Given passage →
We have to go back!
March 30, 2017 7:32 AM   Subscribe

F9-33 is going back into space! The first booster to successfully conduct a return landing is going back into space, hopefully today, as SES-10. After eight successful attempts to return the first stage booster to a landing pad, SpaceX is ready to go full circle and reuse one of their previously returned booster stages in a commercial flight. The launch window is scheduled for today between 18:27 and 20:57 EDT and will be viewable live on SpaceX's hosted stream.
posted by Talez (34 comments total) 10 users marked this as a favorite
 
Fingers crossed that it works and this method proves to be one of several to make spaceflight cheaper.
posted by Brandon Blatcher at 8:15 AM on March 30, 2017


Godspeed, booster!
posted by Splunge at 8:18 AM on March 30, 2017


This is a bigger deal than it looks at first glance. The entire vehicle is being reused which is a first for a spacecraft launched to orbit. The Shuttle promised this decades ago, but many parts were disposable and the reused parts took far more time and money to ready for the next flight than anticipated. This rocket is pretty much landed, washed off, gassed up and relaunched. I'm oversimplifying a bunch, but relative to the Shuttle it was that 'easy'. The F9 doesn't have the capacity or capability of the Shuttle but if reuse becomes routine this could scale to match or exceed the capacity with far less complexity than the Shuttle stack. The Falcon Heavy LEO payload capacity is roughly that of the Shuttle and all three boosters are planned for reuse in the same way as this launch. If the FH works and launch costs don't jump unexpectedly the idea can scale even further.

In this picture (click on it to zoom and see what I'm talking about) of the used rockets in their hangar you can see signs of use like soot and discoloration which I think it pretty cool. They could repaint it and make it prettier but it's better like this.
posted by Clinging to the Wreckage at 8:24 AM on March 30, 2017 [3 favorites]


Btw, just the first stage will be reused, not the entire vehicle (second stage, fairings and all corresponding parts) will be brand new.

But still, what a great feat of engineering! I'm quite excited, and really, really, really hope there won't be any RUD (rapid unplanned disassembly...) tonight. That would be a shame, even though not a critical setback.
posted by SAnderka at 8:45 AM on March 30, 2017 [1 favorite]


> The entire vehicle is being reused which is a first for a spacecraft launched to orbit.

(On preview, what SAnderka said!)

The Falcon's upper stage is expendable still, and the first stage booster (the part they are re-using) does not orbit. They're still not reusing the entire orbital spacecraft. But this is for a good reason!

In practice, this is almost as cost-effective as full re-use. The first stage is the most expensive part of the rocket, so recovering it yields most of the savings. If you wanted to make the upper stage reusable too, you would need to make it carry enough extra fuel and thermal shielding to land, which would reduce its payload capacity a lot. This weight trade-off is particularly nasty for upper stages because each pound of extra stuff in orbit translates to one fewer pound of payload that you can deliver. So what they're doing is sort of a middle-road between reusability and cost. It's much much cheaper than what other big players like NASA and ULA are doing. But we're still not at the point where we can launch an orbital rocket for just the cost of fuel.
posted by edlinfan at 8:52 AM on March 30, 2017


Well fair enough I suppose, I guess I considered the second stage the payload (or part of the payload) as it's the thing delivered to space by the vehicle. But yeah I suppose the payload and fairing and such are part of the vehicle as well. All the science I don't understand, I just think it's neat.

Problem set →
(a) Copy the SpaceX booster discussion starting with the words "posted by Clinging" and ending after "a critical setback.", and put "design" in place of "engineering".
(b) Write the next part of the SpaceX booster discussion, picking up after its final sentence.

Supplied records →
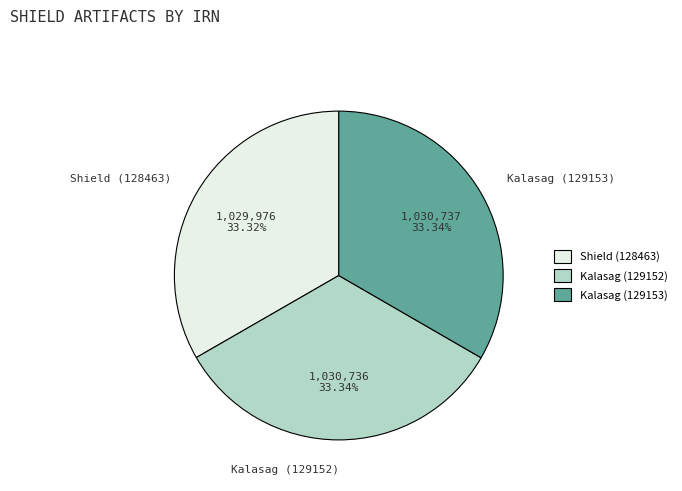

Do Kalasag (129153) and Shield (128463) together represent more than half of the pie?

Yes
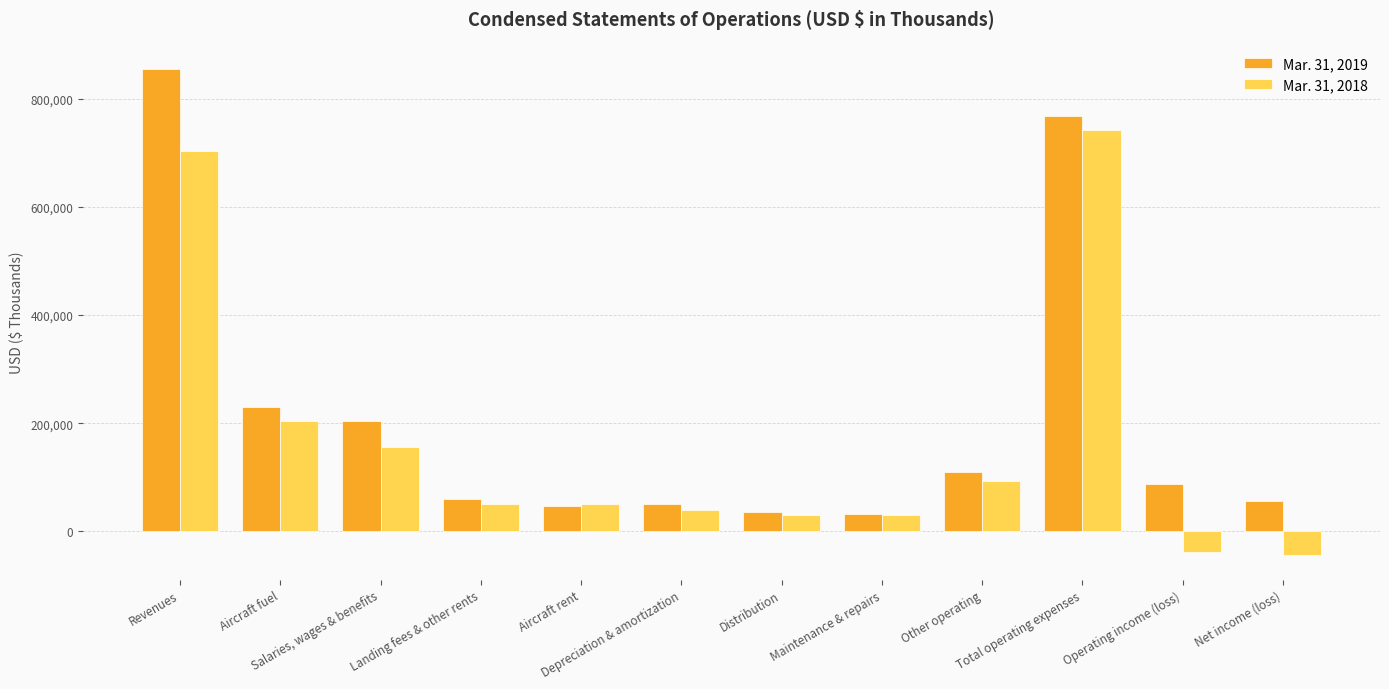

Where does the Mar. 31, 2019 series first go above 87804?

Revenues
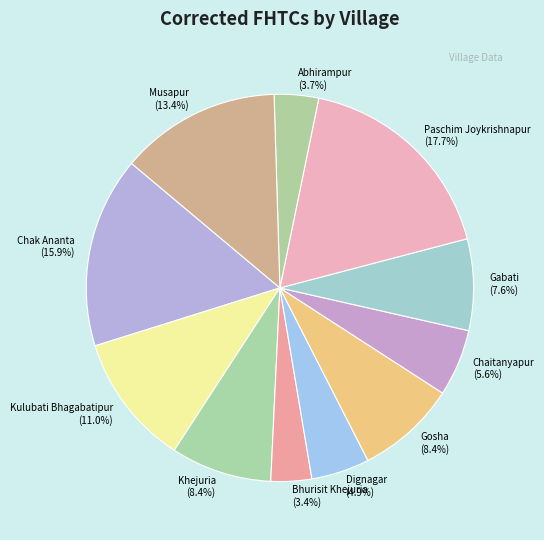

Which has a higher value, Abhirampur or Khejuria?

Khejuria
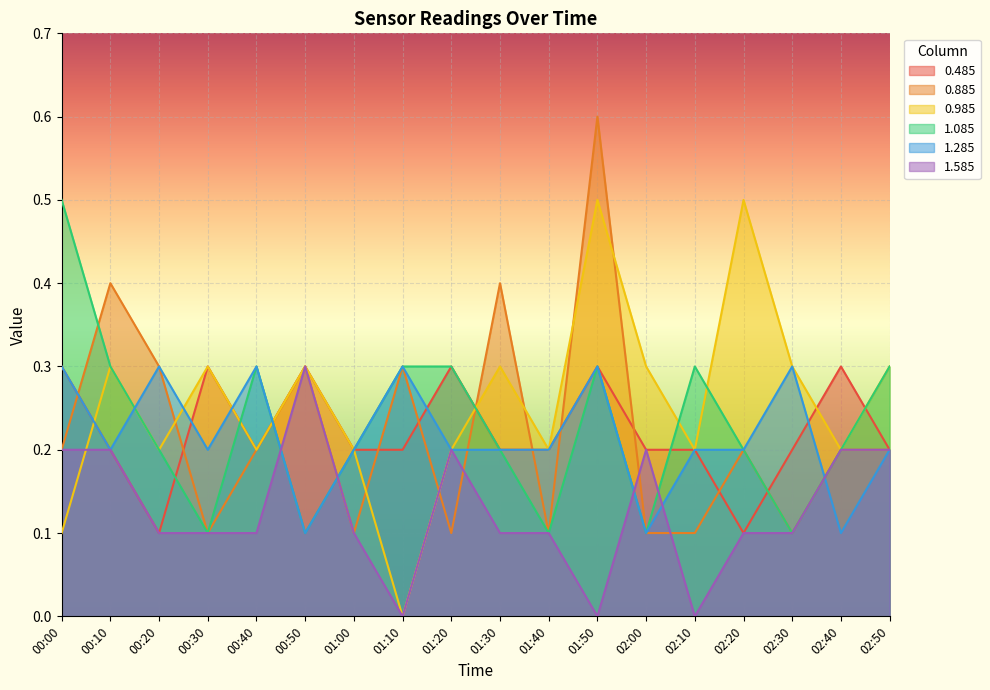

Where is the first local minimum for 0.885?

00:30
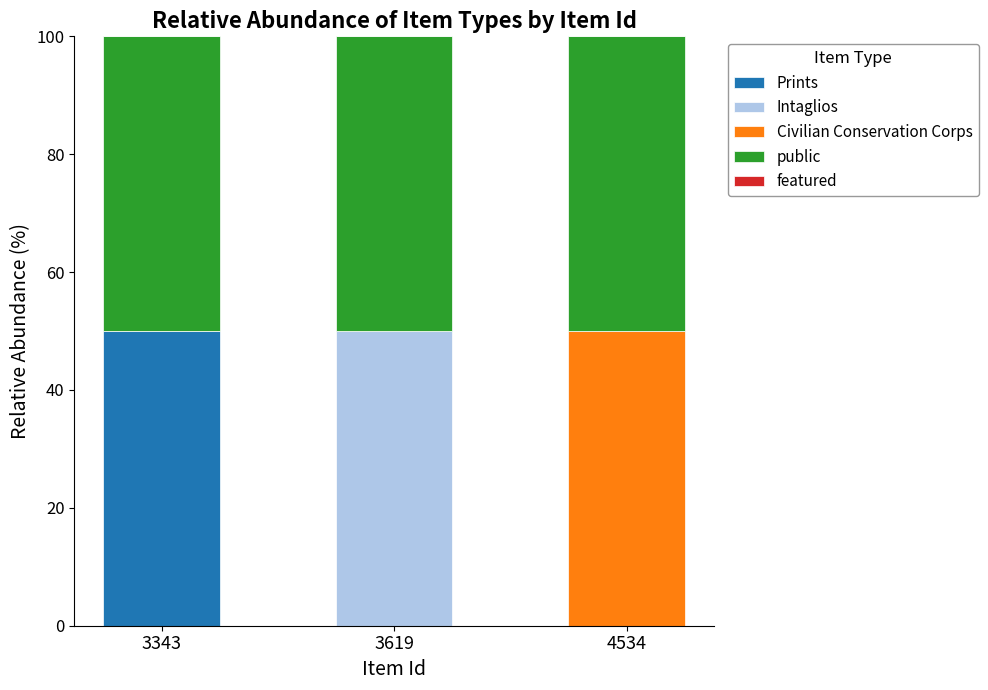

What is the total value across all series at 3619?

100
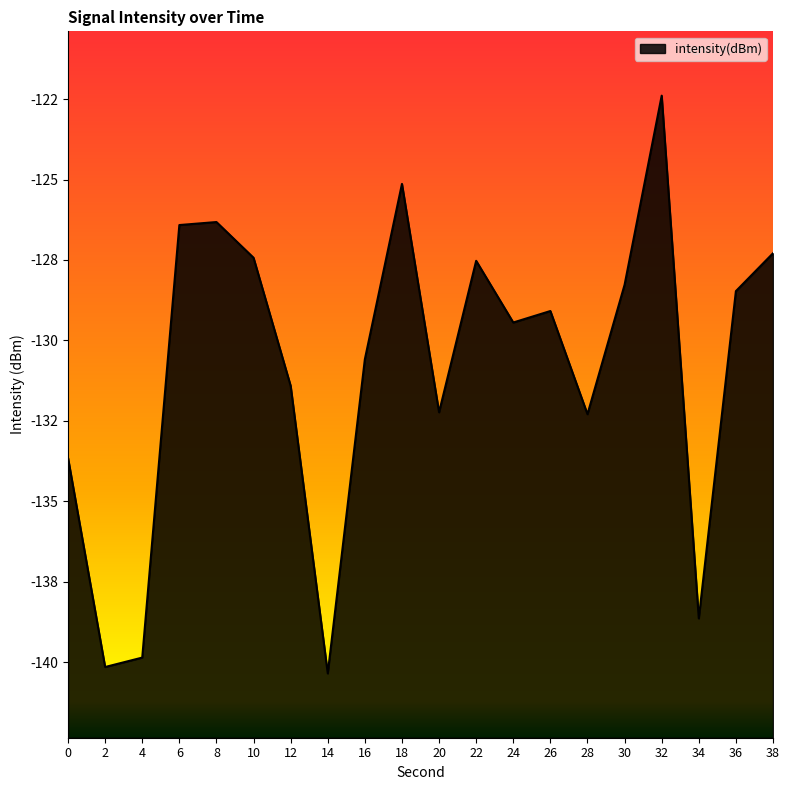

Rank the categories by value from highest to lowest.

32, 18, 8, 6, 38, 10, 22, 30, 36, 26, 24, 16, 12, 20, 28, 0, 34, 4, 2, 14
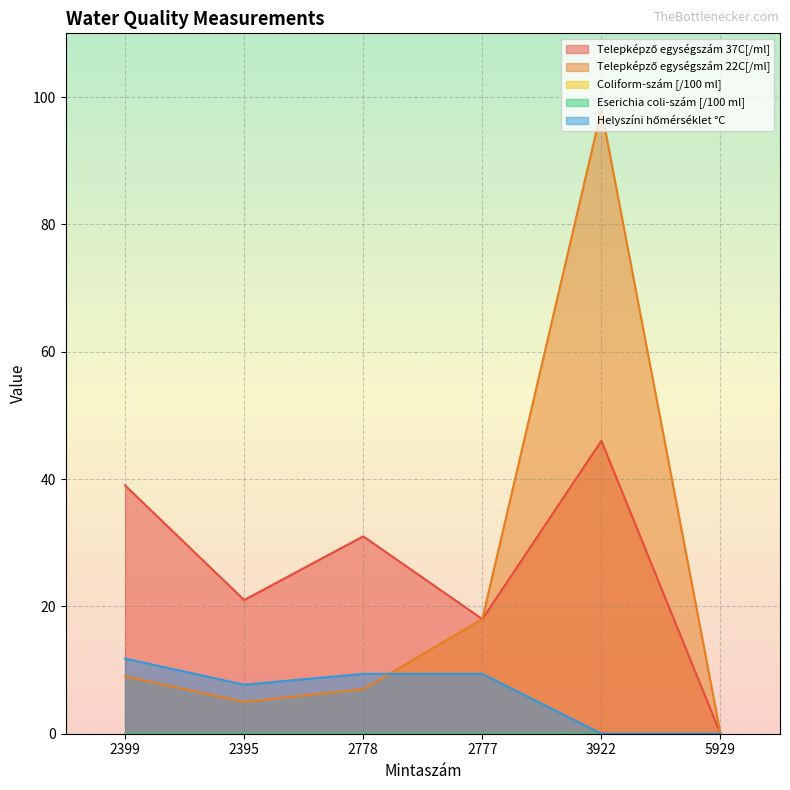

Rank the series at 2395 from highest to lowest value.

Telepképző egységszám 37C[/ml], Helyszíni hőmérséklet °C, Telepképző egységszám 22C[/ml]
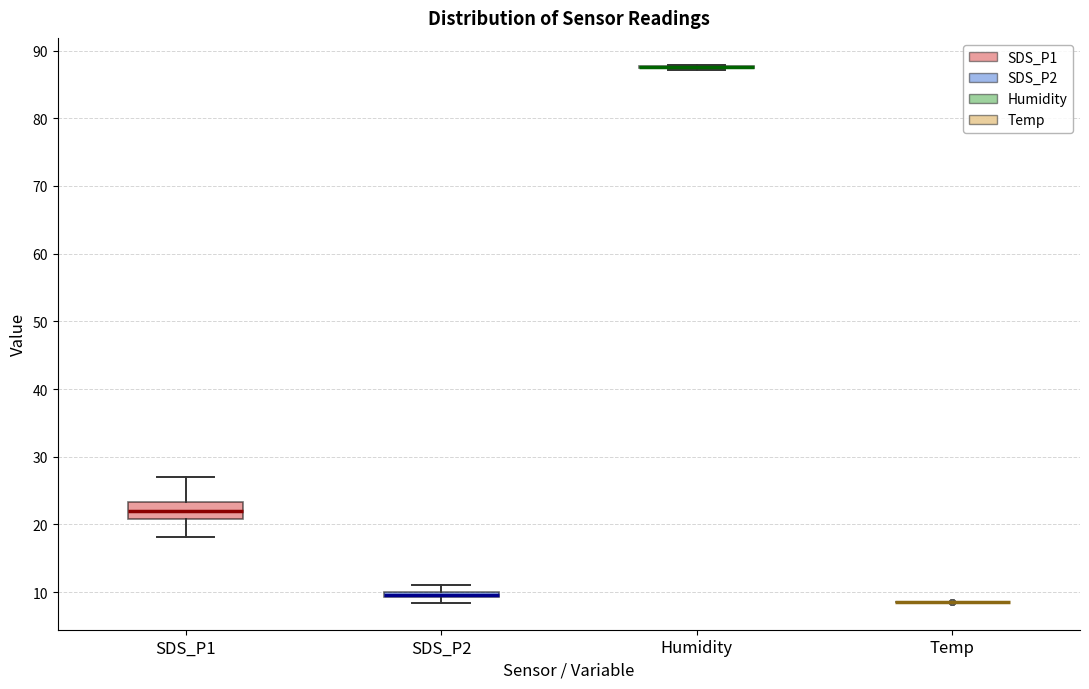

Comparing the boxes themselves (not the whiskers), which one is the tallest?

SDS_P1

Answers for the tasks →
(a)
posted by Clinging to the Wreckage at 8:24 AM on March 30, 2017 [3 favorites]


Btw, just the first stage will be reused, not the entire vehicle (second stage, fairings and all corresponding parts) will be brand new.

But still, what a great feat of design! I'm quite excited, and really, really, really hope there won't be any RUD (rapid unplanned disassembly...) tonight. That would be a shame, even though not a critical setback.

(b)
posted by Clinging to the Wreckage at 8:52 AM on March 30, 2017


The entire vehicle is being reused which is a first for a spacecraft launched to orbit.
I'm afraid not - the entire first stage booster is being reused, which is by far the largest and probably the most expensive part of the vehicle, but the second stage and the fairing are still expendable. IIRC they're still researching ways to recover the fairings, which might be "fluffy" enough to survive high speed reentry, but they've abandoned their original plans to try and recover the second stage.
The Shuttle promised this decades ago, but many parts were disposable and the reused parts took far more time and money to ready for the next flight than anticipated.
The Shuttle SRBs were so hard to reuse that it was honestly a wash as to whether or not it would have been cheaper to just trash them and build new ones each time, yes. Part of what SpaceX is clearly doing right is that they're not optimizing for "performance per pound of vehicle", under which metric solid rocket boosters make sense, nor "kickbacks to influential Congressional districts and lobbyists", under which metric you can't *not* use solid rocket boosters, but rather "performance per dollar", under which you want to be able to say:
This rocket was pretty much landed, washed off, gassed up and relaunched. I'm oversimplifying a bunch, but relative to the Shuttle it was that 'easy'.
To some extent the Shuttle was crippled by three factors:

Sidelining "performance per dollar", as mentioned above. Rocket fuel is super cheap, hardly worth trying to save, and definitely not worth trying to save at the cost of more complex manufacturing and operations. But I suppose if you build a space industry on top of a missile industry, you get a lot of skilled people who try to make rockets as small as possible rather than as cheap as possible, because originally "how many rockets can we fit on a nuclear submarine" was a much more critical question than "how cheap can we make a nuclear submarine".

Shuttle had to recover a huge upper stage, because the Air Force wanted a ton (ten tons, to be literal) of payload return capacity with a huge cross-range landing capability, I guess because nobody realized how fast spy satellite communications would go to pure digital transmission? Neither feature never got used very much. SpaceX, on the other hand, is trying to take heavy satellites from Earth to space, but other than what little people/experiments/trash you can stuff in a Dragon capsule they don't yet care about returning much from space back to Earth. So they can focus on reusability in the lower stage, which is much much bigger (so you get more savings by making it reusable) and less performance-critical (so you don't lose as much payload by adding systems for reusability) and lower-speed (so it's easier to make it reusable).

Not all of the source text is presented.